« Nous avons tous souffert de l'ancien régime », a déclaré Omar el-Béchir en arrivant à Tripoli. « Nous sommes les deuxièmes à avoir le plus souffert après le peuple libyen ». Le numéro un soudanais a sans doute besoin de justifier auprès des nouvelles autorités cette visite, lui qui en 2009 ne tarissait pas d'éloges sur le Guide libyen qui l'avait soutenu contre la Cour pénale internationale et accueilli en grandes pompes à Syrte.
Mais les Etats n'ont pas d'amis, ils n'ont que des intérêts, c'est connu, et Omar el-Béchir n'ignorait pas que Mouhammar Kadhafi soutenait militairement les rebelles darfouris du MJE. Ces deux dernières années, les relations soudano-libyennes étaient d'ailleurs devenues tendues. Et lorsque le peuple libyen s'est soulevé, Omar el-Béchir n'a pas hésité à rendre à Kadhafi la monnaie de sa pièce.

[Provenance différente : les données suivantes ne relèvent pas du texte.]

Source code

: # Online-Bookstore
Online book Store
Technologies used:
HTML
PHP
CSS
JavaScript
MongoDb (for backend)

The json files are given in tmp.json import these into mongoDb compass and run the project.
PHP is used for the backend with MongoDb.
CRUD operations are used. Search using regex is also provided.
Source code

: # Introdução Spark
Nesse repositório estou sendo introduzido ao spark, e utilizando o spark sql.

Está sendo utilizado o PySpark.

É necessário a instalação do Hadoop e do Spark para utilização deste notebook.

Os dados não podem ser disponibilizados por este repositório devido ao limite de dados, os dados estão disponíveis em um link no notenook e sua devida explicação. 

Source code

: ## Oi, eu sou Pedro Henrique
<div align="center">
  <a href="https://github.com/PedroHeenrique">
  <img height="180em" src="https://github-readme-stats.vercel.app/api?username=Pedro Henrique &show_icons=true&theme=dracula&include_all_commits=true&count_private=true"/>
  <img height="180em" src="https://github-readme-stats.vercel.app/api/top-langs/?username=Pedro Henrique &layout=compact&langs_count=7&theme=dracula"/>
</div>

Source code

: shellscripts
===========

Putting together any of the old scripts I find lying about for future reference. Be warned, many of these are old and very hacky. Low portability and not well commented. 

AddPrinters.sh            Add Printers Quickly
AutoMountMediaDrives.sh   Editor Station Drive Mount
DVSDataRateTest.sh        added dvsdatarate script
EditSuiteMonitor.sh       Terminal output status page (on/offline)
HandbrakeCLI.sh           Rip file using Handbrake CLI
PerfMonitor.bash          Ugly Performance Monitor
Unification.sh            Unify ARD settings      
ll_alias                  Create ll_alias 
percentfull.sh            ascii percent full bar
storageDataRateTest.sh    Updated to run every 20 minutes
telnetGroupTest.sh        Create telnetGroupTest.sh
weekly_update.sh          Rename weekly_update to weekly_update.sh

Il affirme aujourd'hui avoir livré des armes à ceux qui étaient encore les rebelles du CNT.
Cette visite, si elle vise à établir de bonnes relations entre les deux pays qui partagent une frontière commune, permet aussi à Omar el-Béchir de défier une fois de plus la communauté internationale.
Les Occidentaux ne sont sans doute pas ravis de voir le nouveau régime libyen accueillir un homme recherché par la Cour pénale internationale, la CPI. Ainsi, un responsable de Human Rights Watch estime qu'en accueillant Omar el-Béchir, le CNT envoie un message troublant quant à son engagement en matière des droits de l'homme et d'Etat de droit. Pour Human Rights Watch, le respect des droits de l'homme et la mémoire des centaines de milliers de victimes au Darfour sont prioritaires.